The Eight Requirements of Real- Time Stream Processing: STREAM vs - PowerPoint PPT Presentation

The Eight Requirements of Real- Time Stream Processing: STREAM vs Storm Presentation by: Alex Galakatos John Meehan Tianyu Qian

Introduction to Streams ● Why streaming processing? ● Two ideas ○ High-volume streams of real-time data ○ Low-latency

Applications ● Stream filters ● Stream-relation joins ○ Select Rstream(Item.id, PriceTable.price) From Item [Now], PriceTable Where Item.id = PriceTable.itemId ○ Stream items with current price appended ● Sliding-window joins ○ Select Istream(*) From s1[rows 5], s2[rows 10] Where s1.A = s2.A ○ natural join of s1 and s2 with 5-tuple window on s1 and 10-tuple window on s2 ● Streaming aggregations ○ produce relation, not streams

Introduction to Streams(cont) ● Streaming Softwares ● Two Types ○ DB-based ○ Application-based

Introduction to STREAM / CQL ● DSMS (data stream management system) designed by Stanford in the early/mid 2000's ● Three main goals ○ Exploit well-understood relational semantics ○ Queries performing simple tasks are easy to write ○ Simple yet expressive ● SQL-like language

Streams and Relations ● Streams ○ Continuous, possibly infinite multiset of elements {tuple, timestamp} ● Relations ○ Static, finite multiset of tuples belonging to a given timestamp Example: Moving vehicles through tolls

Streams vs Relations ● CQL is designed to perform all transformative operations on relations ● Streams are converted into relations before operations are performed, and then back into streams ● Tuples with the same timestamp are treated as a relation, similar to a "batch"

Transform Relations to Streams Three methods of generating a new stream ● Istream (insert stream) ○ new tuple at present ● Dstream (delete stream) ○ tuple removed at present ● Rstream (relation stream) ○ tuple exists at present

Introduction to Storm ● "Workflow engine" or "Computation Graph" ● Distributed, fault tolerant stream processing ● Hadoop : MapReduce Job :: Storm : Topology ● Scales horizontally ● No single point of failure

Topology ● Topology ○ network of spouts & bolts ○ runs indefinitely ● Spout -- source of a stream (Twitter API, queue) ● Bolt -- processes input stream(s) and can produce output stream(s)

(Dataset entries)
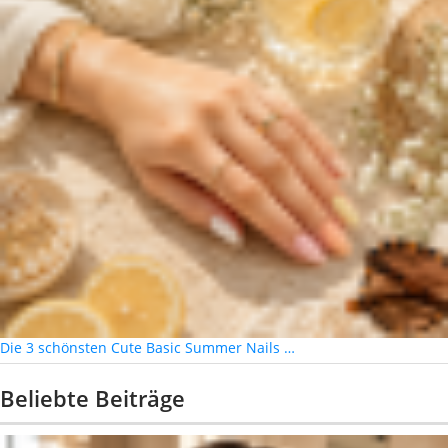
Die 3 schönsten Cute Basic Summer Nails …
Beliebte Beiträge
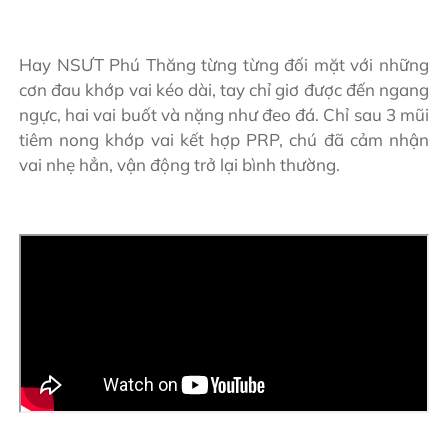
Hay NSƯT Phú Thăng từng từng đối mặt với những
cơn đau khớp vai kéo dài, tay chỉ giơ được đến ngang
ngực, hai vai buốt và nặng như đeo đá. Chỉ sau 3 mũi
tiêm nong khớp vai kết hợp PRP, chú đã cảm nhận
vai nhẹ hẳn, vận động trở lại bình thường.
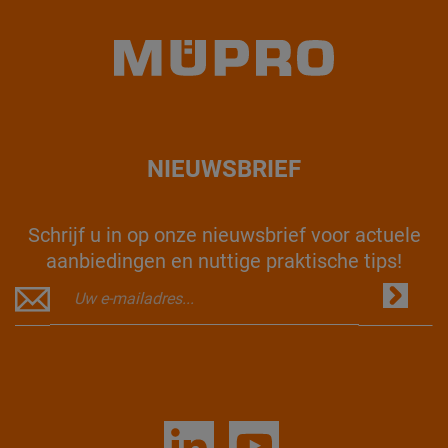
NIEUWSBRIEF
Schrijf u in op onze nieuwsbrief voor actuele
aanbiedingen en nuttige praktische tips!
---
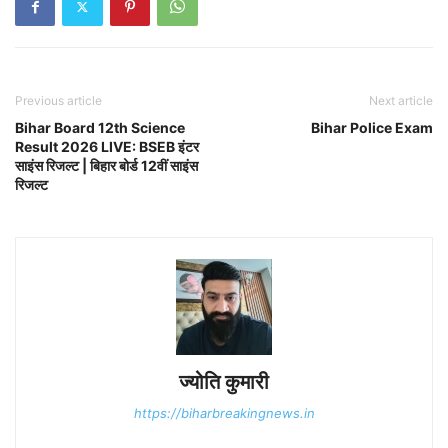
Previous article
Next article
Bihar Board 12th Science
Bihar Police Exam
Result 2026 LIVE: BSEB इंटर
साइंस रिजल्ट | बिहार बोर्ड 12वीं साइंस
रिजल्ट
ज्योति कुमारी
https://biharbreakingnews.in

Directive:
In the stream processing presentation, what is a spout in Storm? Rely only on the stream processing presentation for this.

Final answer:
A spout is the source of a stream, such as the Twitter API or a queue.